**Exercise requirements**
Copy every one of the records below exactly, keeping each line unchanged.

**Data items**
=-=-=-=-=

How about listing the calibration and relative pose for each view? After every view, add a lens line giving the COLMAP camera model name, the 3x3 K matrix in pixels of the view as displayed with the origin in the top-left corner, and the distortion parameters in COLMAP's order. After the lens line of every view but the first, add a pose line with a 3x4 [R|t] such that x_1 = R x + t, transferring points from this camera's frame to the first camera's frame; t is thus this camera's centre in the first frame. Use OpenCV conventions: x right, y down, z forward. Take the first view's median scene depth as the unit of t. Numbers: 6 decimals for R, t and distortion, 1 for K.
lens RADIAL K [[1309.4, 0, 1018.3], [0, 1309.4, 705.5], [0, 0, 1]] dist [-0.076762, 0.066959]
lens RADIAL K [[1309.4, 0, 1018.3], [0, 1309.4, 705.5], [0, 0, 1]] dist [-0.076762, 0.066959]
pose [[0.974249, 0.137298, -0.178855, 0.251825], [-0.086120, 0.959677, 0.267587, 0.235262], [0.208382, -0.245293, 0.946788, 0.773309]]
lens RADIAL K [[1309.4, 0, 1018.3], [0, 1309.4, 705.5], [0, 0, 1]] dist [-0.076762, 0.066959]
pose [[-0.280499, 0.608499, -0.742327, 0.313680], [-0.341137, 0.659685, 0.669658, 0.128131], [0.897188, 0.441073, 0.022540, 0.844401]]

=-=-=-=-=

**Task solution**
How about listing the calibration and relative pose for each view? After every view, add a lens line giving the COLMAP camera model name, the 3x3 K matrix in pixels of the view as displayed with the origin in the top-left corner, and the distortion parameters in COLMAP's order. After the lens line of every view but the first, add a pose line with a 3x4 [R|t] such that x_1 = R x + t, transferring points from this camera's frame to the first camera's frame; t is thus this camera's centre in the first frame. Use OpenCV conventions: x right, y down, z forward. Take the first view's median scene depth as the unit of t. Numbers: 6 decimals for R, t and distortion, 1 for K.
lens RADIAL K [[1309.4, 0, 1018.3], [0, 1309.4, 705.5], [0, 0, 1]] dist [-0.076762, 0.066959]
lens RADIAL K [[1309.4, 0, 1018.3], [0, 1309.4, 705.5], [0, 0, 1]] dist [-0.076762, 0.066959]
pose [[0.974249, 0.137298, -0.178855, 0.251825], [-0.086120, 0.959677, 0.267587, 0.235262], [0.208382, -0.245293, 0.946788, 0.773309]]
lens RADIAL K [[1309.4, 0, 1018.3], [0, 1309.4, 705.5], [0, 0, 1]] dist [-0.076762, 0.066959]
pose [[-0.280499, 0.608499, -0.742327, 0.313680], [-0.341137, 0.659685, 0.669658, 0.128131], [0.897188, 0.441073, 0.022540, 0.844401]]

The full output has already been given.